§ WHAT IS NEEDED
Extract, from the records beneath this instruction, each line that contains the word "only".

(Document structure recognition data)

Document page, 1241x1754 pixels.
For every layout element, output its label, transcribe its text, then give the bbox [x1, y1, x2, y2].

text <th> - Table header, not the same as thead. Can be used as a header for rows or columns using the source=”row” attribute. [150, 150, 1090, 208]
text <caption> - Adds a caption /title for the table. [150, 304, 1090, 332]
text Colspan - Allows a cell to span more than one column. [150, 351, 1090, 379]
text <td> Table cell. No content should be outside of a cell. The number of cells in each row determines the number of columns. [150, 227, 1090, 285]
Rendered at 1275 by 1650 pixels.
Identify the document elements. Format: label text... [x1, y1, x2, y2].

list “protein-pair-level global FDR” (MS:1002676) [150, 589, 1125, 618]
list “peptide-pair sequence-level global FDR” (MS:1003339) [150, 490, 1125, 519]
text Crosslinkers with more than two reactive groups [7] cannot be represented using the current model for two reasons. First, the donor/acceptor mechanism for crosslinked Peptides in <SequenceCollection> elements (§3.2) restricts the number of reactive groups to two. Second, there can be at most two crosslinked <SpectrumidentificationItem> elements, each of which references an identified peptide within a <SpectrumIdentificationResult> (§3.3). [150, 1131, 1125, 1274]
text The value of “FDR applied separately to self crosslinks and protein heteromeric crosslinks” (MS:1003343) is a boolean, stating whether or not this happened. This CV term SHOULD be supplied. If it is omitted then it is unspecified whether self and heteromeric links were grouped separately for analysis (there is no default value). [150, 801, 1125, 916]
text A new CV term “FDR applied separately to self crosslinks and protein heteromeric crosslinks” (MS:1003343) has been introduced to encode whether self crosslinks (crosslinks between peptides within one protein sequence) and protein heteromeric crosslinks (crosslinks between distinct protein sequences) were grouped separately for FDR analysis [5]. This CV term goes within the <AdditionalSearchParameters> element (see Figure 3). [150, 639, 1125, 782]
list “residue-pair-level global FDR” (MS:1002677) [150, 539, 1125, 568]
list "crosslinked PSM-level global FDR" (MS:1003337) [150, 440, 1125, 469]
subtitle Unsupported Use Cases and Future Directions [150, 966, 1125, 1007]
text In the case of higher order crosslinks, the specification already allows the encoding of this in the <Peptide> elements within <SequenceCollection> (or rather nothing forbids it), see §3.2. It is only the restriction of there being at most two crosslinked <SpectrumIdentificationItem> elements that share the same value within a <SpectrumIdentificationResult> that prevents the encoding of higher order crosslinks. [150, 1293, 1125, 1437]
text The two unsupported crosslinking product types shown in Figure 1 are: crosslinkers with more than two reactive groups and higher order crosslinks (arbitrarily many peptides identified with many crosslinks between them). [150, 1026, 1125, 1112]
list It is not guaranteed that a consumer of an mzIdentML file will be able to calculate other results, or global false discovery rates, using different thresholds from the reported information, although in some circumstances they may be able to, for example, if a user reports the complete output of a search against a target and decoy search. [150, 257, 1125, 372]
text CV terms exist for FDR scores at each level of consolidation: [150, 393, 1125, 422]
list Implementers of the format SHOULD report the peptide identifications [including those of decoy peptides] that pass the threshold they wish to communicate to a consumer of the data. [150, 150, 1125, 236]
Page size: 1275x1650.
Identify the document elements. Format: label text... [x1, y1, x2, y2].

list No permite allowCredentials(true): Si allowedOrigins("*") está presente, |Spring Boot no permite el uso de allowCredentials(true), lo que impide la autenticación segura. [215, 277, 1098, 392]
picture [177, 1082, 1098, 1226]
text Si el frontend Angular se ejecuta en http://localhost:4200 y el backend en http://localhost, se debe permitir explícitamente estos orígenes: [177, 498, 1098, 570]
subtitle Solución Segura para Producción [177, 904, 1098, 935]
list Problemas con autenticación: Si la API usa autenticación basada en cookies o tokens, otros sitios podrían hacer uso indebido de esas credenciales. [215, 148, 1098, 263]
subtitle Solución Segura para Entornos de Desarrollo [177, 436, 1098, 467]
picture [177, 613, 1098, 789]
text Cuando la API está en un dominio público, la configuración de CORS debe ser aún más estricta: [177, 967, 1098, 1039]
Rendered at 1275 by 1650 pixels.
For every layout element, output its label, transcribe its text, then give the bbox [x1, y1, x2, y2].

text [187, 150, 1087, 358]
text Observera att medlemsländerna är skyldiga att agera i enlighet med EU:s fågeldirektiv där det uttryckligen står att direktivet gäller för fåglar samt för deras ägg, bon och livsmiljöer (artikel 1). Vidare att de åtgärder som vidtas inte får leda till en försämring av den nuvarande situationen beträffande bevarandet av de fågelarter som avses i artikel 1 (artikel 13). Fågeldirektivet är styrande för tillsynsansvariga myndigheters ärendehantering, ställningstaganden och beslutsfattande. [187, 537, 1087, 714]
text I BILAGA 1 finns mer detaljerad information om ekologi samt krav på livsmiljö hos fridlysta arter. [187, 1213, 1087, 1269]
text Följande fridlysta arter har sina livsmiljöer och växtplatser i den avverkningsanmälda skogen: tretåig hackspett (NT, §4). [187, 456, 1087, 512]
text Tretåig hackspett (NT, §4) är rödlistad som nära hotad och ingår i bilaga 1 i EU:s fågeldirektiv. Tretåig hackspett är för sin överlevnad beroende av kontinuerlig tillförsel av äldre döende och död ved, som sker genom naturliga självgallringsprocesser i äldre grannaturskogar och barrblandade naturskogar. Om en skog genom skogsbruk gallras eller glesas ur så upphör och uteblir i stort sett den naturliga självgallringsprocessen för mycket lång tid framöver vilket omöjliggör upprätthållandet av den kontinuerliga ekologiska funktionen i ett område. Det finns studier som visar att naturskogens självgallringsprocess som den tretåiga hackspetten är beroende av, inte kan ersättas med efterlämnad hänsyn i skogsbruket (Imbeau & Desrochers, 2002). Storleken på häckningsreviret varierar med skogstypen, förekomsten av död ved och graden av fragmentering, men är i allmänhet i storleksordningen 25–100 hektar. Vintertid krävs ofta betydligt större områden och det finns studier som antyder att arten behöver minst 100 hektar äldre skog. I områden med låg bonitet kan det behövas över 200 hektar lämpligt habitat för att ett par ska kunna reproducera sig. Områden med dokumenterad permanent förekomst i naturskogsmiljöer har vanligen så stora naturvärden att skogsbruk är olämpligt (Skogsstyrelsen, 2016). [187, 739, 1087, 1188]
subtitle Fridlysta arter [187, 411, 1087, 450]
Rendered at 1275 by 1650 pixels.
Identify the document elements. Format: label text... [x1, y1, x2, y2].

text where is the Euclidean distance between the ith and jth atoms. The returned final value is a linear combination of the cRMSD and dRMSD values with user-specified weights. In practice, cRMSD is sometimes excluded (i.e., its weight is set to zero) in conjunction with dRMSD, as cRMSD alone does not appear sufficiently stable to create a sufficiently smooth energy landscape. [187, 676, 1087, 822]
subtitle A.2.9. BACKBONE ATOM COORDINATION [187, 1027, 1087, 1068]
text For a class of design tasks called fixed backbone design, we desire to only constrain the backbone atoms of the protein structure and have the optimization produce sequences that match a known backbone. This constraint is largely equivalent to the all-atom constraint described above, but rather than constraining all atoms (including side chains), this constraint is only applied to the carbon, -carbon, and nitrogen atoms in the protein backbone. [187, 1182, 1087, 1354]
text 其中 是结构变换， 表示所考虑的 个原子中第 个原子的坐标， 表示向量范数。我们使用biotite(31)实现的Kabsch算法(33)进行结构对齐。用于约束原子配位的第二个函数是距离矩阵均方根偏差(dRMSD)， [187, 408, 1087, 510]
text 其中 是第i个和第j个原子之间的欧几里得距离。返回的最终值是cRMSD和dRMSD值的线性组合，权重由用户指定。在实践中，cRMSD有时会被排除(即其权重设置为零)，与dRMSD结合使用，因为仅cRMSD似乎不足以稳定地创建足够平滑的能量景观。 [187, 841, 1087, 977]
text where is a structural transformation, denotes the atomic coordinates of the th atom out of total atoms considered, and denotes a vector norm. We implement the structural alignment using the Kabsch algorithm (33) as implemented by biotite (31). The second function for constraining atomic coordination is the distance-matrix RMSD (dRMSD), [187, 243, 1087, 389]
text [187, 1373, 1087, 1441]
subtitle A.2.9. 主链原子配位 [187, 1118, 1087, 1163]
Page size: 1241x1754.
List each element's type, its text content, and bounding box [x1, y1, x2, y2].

§ SOLUTION BELOW
text In the case of higher order crosslinks, the specification already allows the encoding of this in the <Peptide> elements within <SequenceCollection> (or rather nothing forbids it), see §3.2. It is only the restriction of there being at most two crosslinked <SpectrumIdentificationItem> elements that share the same value within a <SpectrumIdentificationResult> that prevents the encoding of higher order crosslinks. [150, 1293, 1125, 1437]
text For a class of design tasks called fixed backbone design, we desire to only constrain the backbone atoms of the protein structure and have the optimization produce sequences that match a known backbone. This constraint is largely equivalent to the all-atom constraint described above, but rather than constraining all atoms (including side chains), this constraint is only applied to the carbon, -carbon, and nitrogen atoms in the protein backbone. [187, 1182, 1087, 1354]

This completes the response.